Picks and Pans Review: Lbj: the Early Years
updated 02/02/1987 AT 01:00 AM EST
•originally published 02/02/1987 AT 01:00 AM EST
Go ahead and engrave an Emmy with Randy Quaid's name. On his own, Quaid pumps hot, red blood into LBJ and sets his show apart from every other stiff, stodgy and stilted historical TV movie. George Washington, this ain't. Quaid runs, flabby but fast, through the halls of Congress; he slaps the backs of the backslappers; he stuffs booze, cigarettes, bacon, ice cream and milk of magnesia into his mouth in any disgusting order; he meets Bobby Kennedy while zipping down in the bathroom; and he tells Patti LuPone, cast as his bride, Lady Bird: "I'm a po' boy from the country.
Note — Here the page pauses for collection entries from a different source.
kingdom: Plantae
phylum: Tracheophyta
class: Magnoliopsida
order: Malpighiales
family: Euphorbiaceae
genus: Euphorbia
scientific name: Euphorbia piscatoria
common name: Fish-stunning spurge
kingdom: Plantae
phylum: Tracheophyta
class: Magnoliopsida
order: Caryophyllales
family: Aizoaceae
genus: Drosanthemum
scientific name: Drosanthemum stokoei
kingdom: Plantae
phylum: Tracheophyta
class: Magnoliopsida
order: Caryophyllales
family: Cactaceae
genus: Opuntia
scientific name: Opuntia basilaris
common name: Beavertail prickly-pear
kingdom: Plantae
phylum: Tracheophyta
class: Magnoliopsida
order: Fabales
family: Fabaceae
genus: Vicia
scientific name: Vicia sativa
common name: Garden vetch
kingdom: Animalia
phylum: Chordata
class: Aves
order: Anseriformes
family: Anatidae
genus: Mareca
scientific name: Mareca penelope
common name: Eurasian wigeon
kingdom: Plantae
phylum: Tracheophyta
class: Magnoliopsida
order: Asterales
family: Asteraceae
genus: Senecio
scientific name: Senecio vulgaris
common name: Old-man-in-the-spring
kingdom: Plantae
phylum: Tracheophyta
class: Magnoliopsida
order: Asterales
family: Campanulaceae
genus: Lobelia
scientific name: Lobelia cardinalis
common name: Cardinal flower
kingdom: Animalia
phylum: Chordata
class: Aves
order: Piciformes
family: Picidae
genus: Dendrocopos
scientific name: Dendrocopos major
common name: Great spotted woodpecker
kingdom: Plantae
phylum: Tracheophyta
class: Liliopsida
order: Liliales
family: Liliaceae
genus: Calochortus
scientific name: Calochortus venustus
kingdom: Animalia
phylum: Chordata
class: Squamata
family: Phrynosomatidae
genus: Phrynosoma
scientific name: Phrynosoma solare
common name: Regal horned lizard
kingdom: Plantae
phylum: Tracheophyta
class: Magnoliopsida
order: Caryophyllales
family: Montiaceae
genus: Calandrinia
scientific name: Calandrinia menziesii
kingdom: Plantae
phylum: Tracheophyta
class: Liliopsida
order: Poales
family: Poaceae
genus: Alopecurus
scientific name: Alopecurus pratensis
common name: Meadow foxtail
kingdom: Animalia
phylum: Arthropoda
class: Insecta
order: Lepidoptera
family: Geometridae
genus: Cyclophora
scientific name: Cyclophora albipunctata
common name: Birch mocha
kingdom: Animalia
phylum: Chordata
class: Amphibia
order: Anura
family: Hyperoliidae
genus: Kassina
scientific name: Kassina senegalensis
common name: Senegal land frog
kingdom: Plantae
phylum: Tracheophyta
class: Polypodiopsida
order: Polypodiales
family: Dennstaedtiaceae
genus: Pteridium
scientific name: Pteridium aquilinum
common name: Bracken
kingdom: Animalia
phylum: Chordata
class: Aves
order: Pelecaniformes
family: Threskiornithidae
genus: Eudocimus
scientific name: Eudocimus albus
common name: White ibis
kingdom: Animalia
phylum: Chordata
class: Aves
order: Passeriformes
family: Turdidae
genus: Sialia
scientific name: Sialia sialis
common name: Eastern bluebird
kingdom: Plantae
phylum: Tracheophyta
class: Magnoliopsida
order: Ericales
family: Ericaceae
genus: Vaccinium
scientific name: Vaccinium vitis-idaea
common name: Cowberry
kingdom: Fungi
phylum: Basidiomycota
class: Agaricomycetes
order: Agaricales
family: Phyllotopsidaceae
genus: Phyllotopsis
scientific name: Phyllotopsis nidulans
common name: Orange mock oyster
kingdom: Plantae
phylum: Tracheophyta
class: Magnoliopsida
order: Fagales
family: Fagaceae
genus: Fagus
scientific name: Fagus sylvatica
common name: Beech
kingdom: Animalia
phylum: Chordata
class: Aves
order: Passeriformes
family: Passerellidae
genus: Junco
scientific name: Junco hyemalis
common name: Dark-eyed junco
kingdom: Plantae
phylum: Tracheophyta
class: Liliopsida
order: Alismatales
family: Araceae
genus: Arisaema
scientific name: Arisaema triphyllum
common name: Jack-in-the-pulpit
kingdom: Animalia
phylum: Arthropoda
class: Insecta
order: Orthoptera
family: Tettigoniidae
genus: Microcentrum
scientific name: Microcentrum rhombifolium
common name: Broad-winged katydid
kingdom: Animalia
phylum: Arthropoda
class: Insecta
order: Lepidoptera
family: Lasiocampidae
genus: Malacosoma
I scratch when I itch." The show has problems: The script sticks Quaid with decomposing clichés: "Honey, I'm goin' places!" Quaid gets plastered with miserable makeup that turns his chin into Frankenstein's neck. And a few of Lyndon's less flattering sides are soft-pedaled: a love affair, his many political controversies and Vietnam (the story stops on Nov. 22, 1963). But those troubles become trifles next to Quaid's delightfully boisterous performance, fine acting from LuPone (who wasn't chosen just for her nose) and the entire cast, plus some stellar direction by Peter Werner. No matter if you hated LBJ the man (page 34), you'll have every reason to love LBJ the movie.